_Exercise details_
Copy out each line of the data that holds the string "distribución".
--- Material for this exercise Enclosed Below ---
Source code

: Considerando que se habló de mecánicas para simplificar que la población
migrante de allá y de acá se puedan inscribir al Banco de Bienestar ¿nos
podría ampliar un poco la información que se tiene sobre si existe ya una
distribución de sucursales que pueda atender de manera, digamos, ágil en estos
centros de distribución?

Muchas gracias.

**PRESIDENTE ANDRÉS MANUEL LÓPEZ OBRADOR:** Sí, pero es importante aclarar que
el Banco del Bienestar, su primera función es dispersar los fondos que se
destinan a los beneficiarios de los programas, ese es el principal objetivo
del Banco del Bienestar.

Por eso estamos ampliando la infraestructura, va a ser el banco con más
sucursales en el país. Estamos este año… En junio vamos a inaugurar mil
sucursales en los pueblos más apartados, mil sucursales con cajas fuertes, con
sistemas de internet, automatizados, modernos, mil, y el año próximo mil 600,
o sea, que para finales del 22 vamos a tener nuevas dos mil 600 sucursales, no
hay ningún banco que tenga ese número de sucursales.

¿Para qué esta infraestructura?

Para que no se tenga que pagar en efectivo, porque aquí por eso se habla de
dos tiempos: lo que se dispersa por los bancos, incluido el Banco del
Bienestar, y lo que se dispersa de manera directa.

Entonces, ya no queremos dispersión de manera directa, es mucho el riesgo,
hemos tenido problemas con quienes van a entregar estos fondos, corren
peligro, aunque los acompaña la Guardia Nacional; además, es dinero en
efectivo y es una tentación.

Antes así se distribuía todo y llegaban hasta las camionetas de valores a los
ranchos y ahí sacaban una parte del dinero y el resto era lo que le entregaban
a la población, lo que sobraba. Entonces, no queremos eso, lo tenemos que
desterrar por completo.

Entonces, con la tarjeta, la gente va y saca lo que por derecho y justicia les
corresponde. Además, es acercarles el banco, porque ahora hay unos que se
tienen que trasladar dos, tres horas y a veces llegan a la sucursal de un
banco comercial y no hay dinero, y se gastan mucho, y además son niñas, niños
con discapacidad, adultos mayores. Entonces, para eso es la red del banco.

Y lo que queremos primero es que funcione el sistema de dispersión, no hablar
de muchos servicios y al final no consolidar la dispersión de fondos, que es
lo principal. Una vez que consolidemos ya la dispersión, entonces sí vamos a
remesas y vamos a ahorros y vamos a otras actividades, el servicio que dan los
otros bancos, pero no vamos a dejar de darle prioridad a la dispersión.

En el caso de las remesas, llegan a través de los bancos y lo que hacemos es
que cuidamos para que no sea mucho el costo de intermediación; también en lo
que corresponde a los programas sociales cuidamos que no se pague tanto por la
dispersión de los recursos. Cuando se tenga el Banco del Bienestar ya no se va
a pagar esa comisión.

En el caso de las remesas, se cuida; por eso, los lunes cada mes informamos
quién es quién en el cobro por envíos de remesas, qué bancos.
--- End of Enclosed Material for this exercise ---
_Expected answer_
distribución de sucursales que pueda atender de manera, digamos, ágil en estos
centros de distribución?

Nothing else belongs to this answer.